Sulu-Sulawesi Seas | WWF

Sulu-Sulawesi Seas

About the Area

Abundant coral reefs, mangroves, and seagrass beds of the Lesser Sundas support one of the richest arrays of coral reef animals and plants in the world. Whilst the Caribbean has about 50 species and the Western Indian Ocean around 200, this area boasts an astonishing 450 species of scleractinian corals.
The Sulu Sea's Tubbataha Reef, with corals covering more than 81,000 acres (32,400 hectares), is the heart of coral diversity for the region.

Local Species

Among the fishes that characterise this ecoregion are giant bumphead parrot-fish (Bolbometapon muricatus), Napoleon wrasse (Cheilinus undulatus), jacks (Carangidae spp.), needlefish (Belonidae spp.), barracudas (Sphyraena spp.), and various species of sharks (Selachimorpha spp.).

The area supports exensive marine turtle populations like the green (Chelonia mydas), hawksbill (Erethmochelys imbricata), Olive ridley (Lepidochelys olivacea), leatherback (Dermochelys coriacea), and loggerhead (Caretta caretta). Also found here are water monitors (Varanus salvator), saltwater crocodiles (Crocodylus porosus), dugong (Dugong dugon), Chinese crested tern (Thalasseus bernsteini), and manta rays (Manta birostris).

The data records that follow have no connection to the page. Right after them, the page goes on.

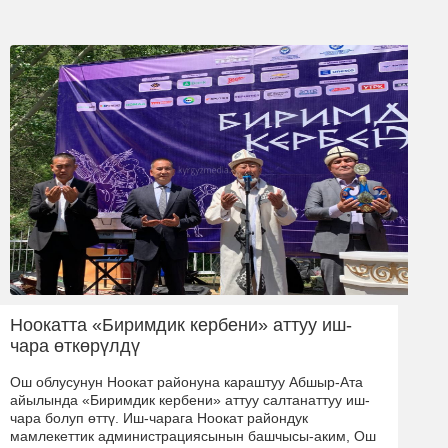
Ноокатта «Биримдик кербени» аттуу иш-
чара өткөрүлдү
Ош облусунун Ноокат районуна караштуу Абшыр-Ата
айылында «Биримдик кербени» аттуу салтанаттуу иш-
чара болуп өттү. Иш-чарага Ноокат райондук
мамлекеттик администрациясынын башчысы-аким, Ош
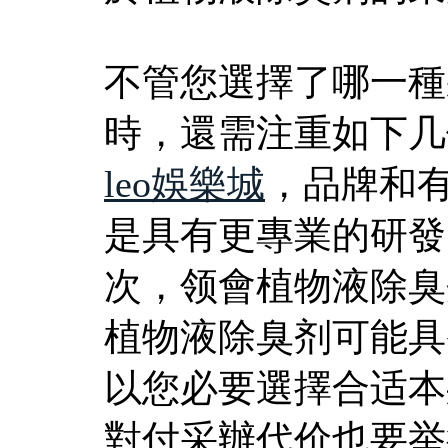
不管您選擇了哪一種
時，還需注重如下几
leo娛樂城
，品牌和
是具有更專業的研發
次，领會植物液除臭
植物液除臭剂可能具
以您必要選擇合适本
對付采辦代价也要举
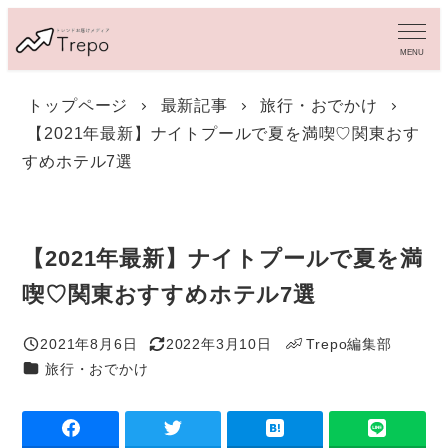
メ
イ
MENU
ン
コ
トップページ
最新記事
旅行・おでかけ
ン
【2021年最新】ナイトプールで夏を満喫♡関東おす
テ
ン
すめホテル7選
ツ
へ
移
動
【2021年最新】ナイトプールで夏を満
喫♡関東おすすめホテル7選
2021年8月6日
2022年3月10日
Trepo編集部
投稿日
更新日
著
カテゴリー
旅行・おでかけ
者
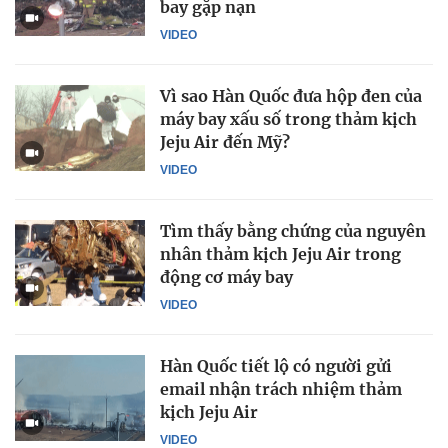
bay gặp nạn
VIDEO
Vì sao Hàn Quốc đưa hộp đen của
máy bay xấu số trong thảm kịch
Jeju Air đến Mỹ?
VIDEO
Tìm thấy bằng chứng của nguyên
nhân thảm kịch Jeju Air trong
động cơ máy bay
VIDEO
Hàn Quốc tiết lộ có người gửi
email nhận trách nhiệm thảm
kịch Jeju Air
VIDEO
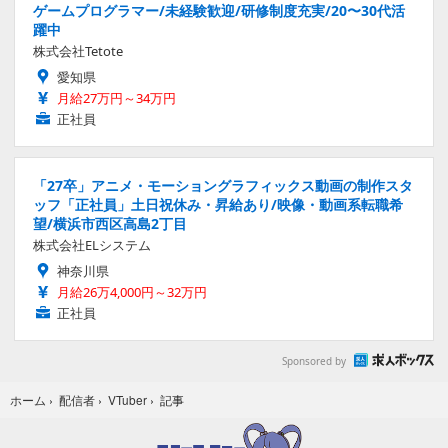
ゲームプログラマー/未経験歓迎/研修制度充実/20〜30代活
躍中
株式会社Tetote
愛知県
月給27万円～34万円
正社員
「27卒」アニメ・モーショングラフィックス動画の制作スタ
ッフ「正社員」土日祝休み・昇給あり/映像・動画系転職希
望/横浜市西区高島2丁目
株式会社ELシステム
神奈川県
月給26万4,000円～32万円
正社員
Sponsored by
記事
ホーム
›
配信者
›
VTuber
›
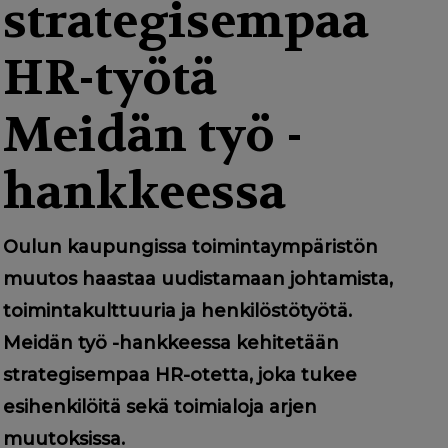
g
strategisempaa
a
HR-työtä
t
i
Meidän työ -
o
hankkeessa
n
Oulun kaupungissa toimintaympäristön
muutos haastaa uudistamaan johtamista,
toimintakulttuuria ja henkilöstötyötä.
Meidän työ -hankkeessa kehitetään
strategisempaa HR-otetta, joka tukee
esihenkilöitä sekä toimialoja arjen
muutoksissa.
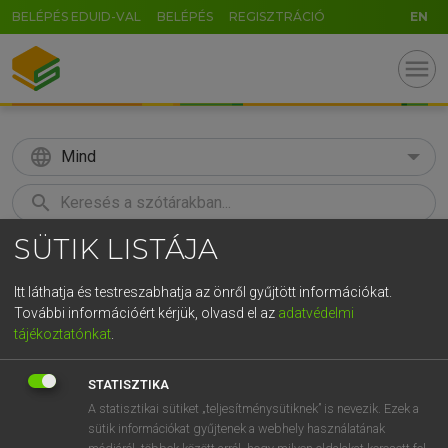
BELÉPÉS EDUID-VAL
BELÉPÉS
REGISZTRÁCIÓ
EN
menu
language
Mind
search
SÜTIK LISTÁJA
GR
KERESÉS
5
6
7
8
9
ö
ü
ó
Itt láthatja és testreszabhatja az önről gyűjtött információkat.
További információért kérjük, olvasd el az
adatvédelmi
r
t
z
u
i
o
p
ő
ú
LÁZÁR A. PÉTER, VARGA GYÖRGY
tájékoztatónkat
.
Magyar−angol egyetemes nagyszótár
g
h
j
k
l
é
á
ű
Ω
STATISZTIKA
v
b
n
m
,
.
-
AltGr
A statisztikai sütiket „teljesítménysütiknek” is nevezik. Ezek a
sütik információkat gyűjtenek a webhely használatának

Eight cetaceans are known from these 2 seas - spinner dolphin (Stenella longirostris), spotted dolphin (Stenella atterruata), bottlenose dolphin (Tursiops truncatus), Risso's dolphin (Grampus griscus), Fraser's dolphin (Lagenodelphis hosei), short-finned pilot whale (Globicephala macrorhynchus), dwarf sperm whale (Kogia simus), and Cuvier's beaked whale (Ziphius cavirostris).

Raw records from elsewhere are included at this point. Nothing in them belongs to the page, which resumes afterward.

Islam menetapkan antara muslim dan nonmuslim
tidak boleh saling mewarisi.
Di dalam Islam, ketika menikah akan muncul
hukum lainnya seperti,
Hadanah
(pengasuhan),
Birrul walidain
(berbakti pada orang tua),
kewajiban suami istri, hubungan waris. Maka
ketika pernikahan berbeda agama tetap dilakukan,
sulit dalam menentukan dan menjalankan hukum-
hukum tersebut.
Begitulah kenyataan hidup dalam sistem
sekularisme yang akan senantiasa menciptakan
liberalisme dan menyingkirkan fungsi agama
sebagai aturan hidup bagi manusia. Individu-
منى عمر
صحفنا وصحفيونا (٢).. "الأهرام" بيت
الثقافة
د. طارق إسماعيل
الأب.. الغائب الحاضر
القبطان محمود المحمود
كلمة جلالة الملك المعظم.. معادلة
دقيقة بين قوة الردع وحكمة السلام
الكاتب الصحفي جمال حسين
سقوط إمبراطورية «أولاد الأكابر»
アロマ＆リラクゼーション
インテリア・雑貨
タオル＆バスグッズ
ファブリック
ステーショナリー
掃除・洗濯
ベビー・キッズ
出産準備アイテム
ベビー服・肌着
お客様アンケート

Coastal erosion, sedimentation, nutrient runoff from land, coral mining and collection, over-exploitation of sea turtles, rock mining, destructive fishing practices such as dynamite fishing and cyanide fishing, and collection of fish for the aquarium trade comprise primary threats to marine environments throughout this ecoregion.


Habitat type:
Tropical Coral

Geographic Location:
Central Indo Pacific

Conservation Status:

Quiz Time!

Is the Dugong headed towards extinction?

Listed as vulnerable to extinction at a global scale, even with the most favourable conditions, the dugong population is unlikely to increase by more than about 5% per year, making the dugong vulnerable to over-exploitation. Even a slight reduction in adult survival as a result of habitat loss, disease, hunting or incidental drowning in nets, can cause a chronic decline.